Your Covid Press Conference Prop

This man has become a bit of a cult figure during the coronavirus pandemic.

Earning the nickname JVT from his initials; Jonathan Van-Tam.

He is a professor and also currently England’s Deputy Chief Medical Officer.

This snapshot above came from the daily UK government press conference of 17 March.

Typically described by the media as, ‘JVT uses paracetamol side effects to shame EU’s ‘Oxford’ AstraZeneca jab tactics’.

The background is that the European vaccine drive is an utter shambles.

On the same day a Westminster parliamentary committee heard from a central player at the time of inception, that the EU roll-out plan was “always doomed to fail”. Leading the UK to forge their own path. And what a rip-roaring success it has been. As it stands now, the UK has vaccinated over 40 percent of adults with at least their first round. Europe languishing far behind at around a pitiful 10.

To such an extent, that flailing euro-leaders have joined the anti-vaxxer brigade regarding this particular inoculation. Contrary to all the detailed data from around 20million doses administered (‘you’re at least three times more likely to die from a meteorite than the AstraZeneca jab’). Suspending use of said life-saver.

Embarrassing daily cases of volte-face abound. Apart from French President Macron, naturally. Countries now humiliatingly rush to decouple from the centralised Brussels driven fiasco.

To underline this insanity, JVT took out the leaflet known as the medication package insert from a box of paracetamol.

He read out the side effects listed.

If you heard them, you’d wonder if you ought ever take such a pill ever again.

His point being that the focus on alleged blood clots (around twenty out of all those millions and less than for the Pfizer flavour) were unfounded, misleading and unnecessarily scaremongering.

His set-up line was a corker too;

“Vaccines don’t save lives if they’re in fridges, they only save lives if they’re in arms.”

The ability to use the sheet as a prop worked so well.

An act guaranteed to see the snippet used across the top of news bulletins for 24hrs.
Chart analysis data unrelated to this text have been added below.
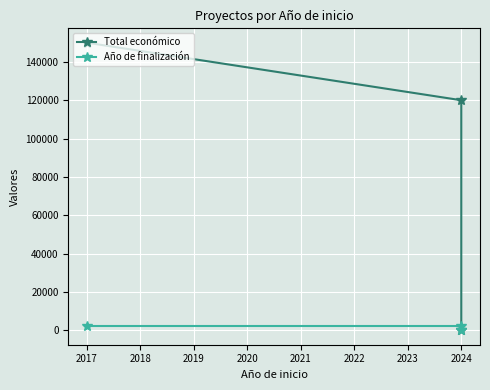

Count the number of data series in this chart.

2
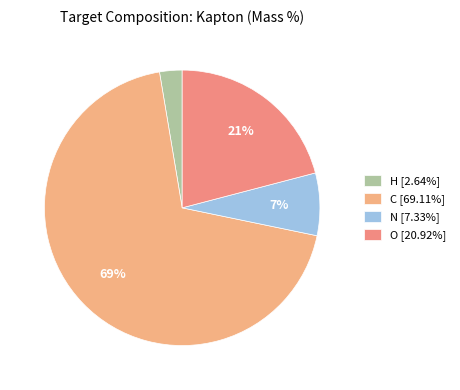

To the nearest percent, what is the difference between the N and O slice percentages?

14%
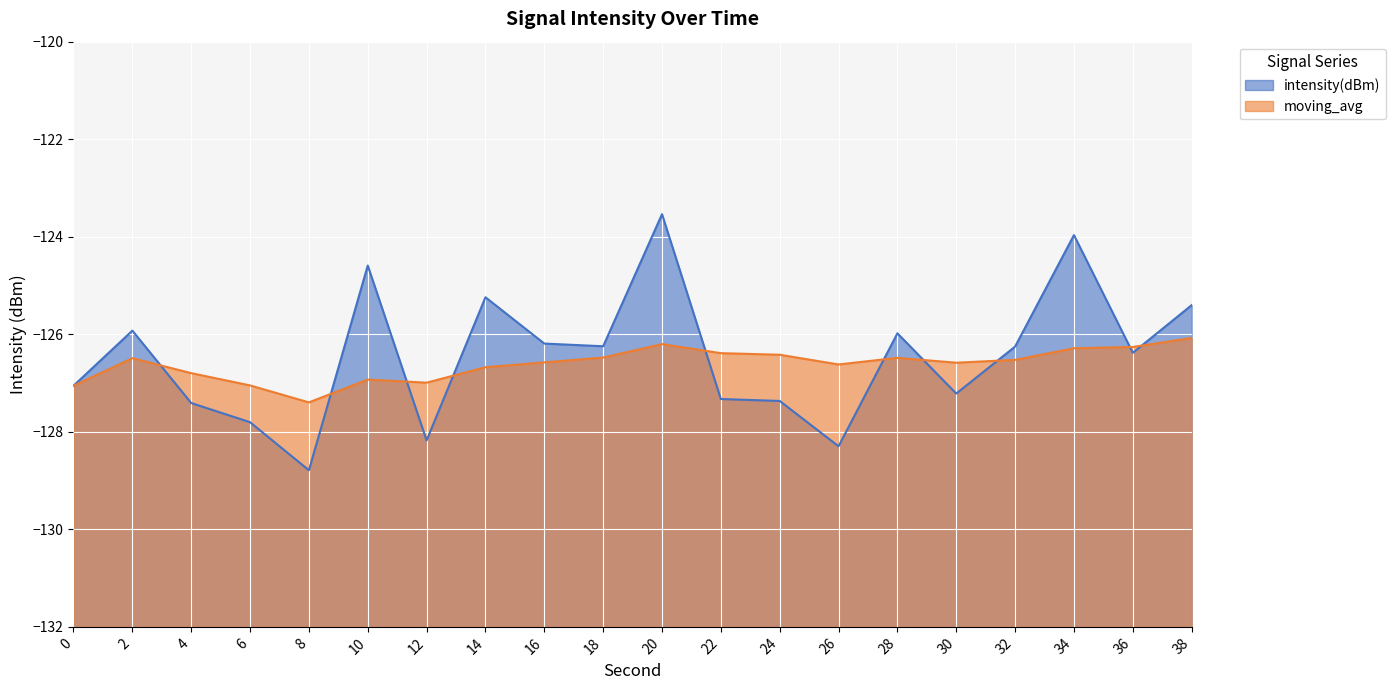

What is the value of the moving_avg point at the 19th from the left?

-126.3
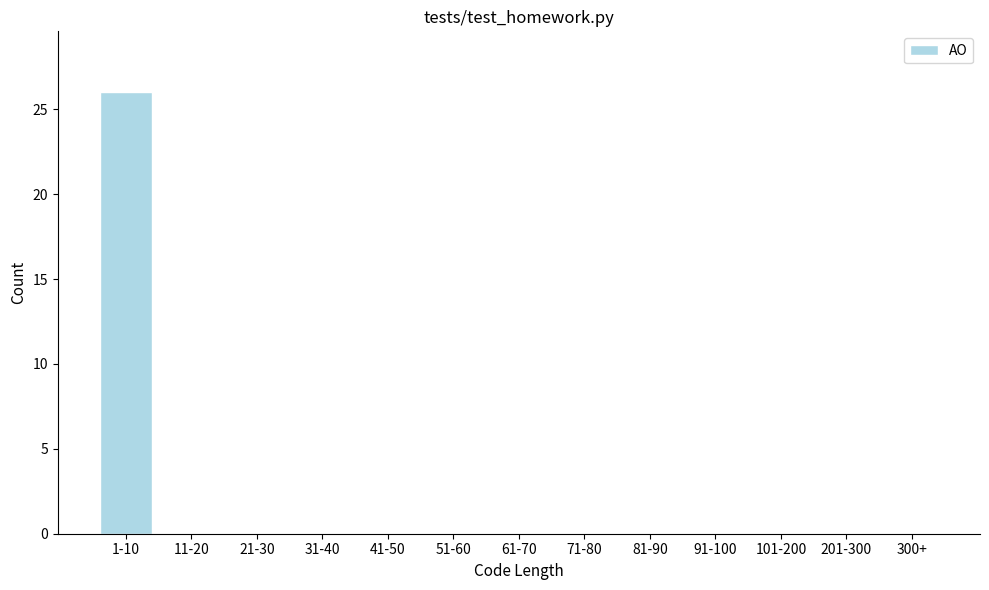

Reading left to right, extract all data points from this chart.

1-10=26	11-20=0	21-30=0	31-40=0	41-50=0	51-60=0	61-70=0	71-80=0	81-90=0	91-100=0	101-200=0	201-300=0	300+=0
When we present (in-person, even behind a podium like here, or when zooming) there is often many a point that can lend itself to such memorable treatment.

Why simply summarise something from memory when you can use the authority from an official printed sheet?

Competitors lay traps. As in this case, ‘opponents’ spread fake news. A wrong misperception must be nipped in the bud and not allowed to fester.

Take a moment to find a part of your rebuttal that can manifest itself in physical form.

A book, magazine, packaging, manual or even printout/tablet-hosted page from the web.

Flash it around.

Show the details screenward.

Then read the killer passage.

And like JVT, you can then own the issue. Your way.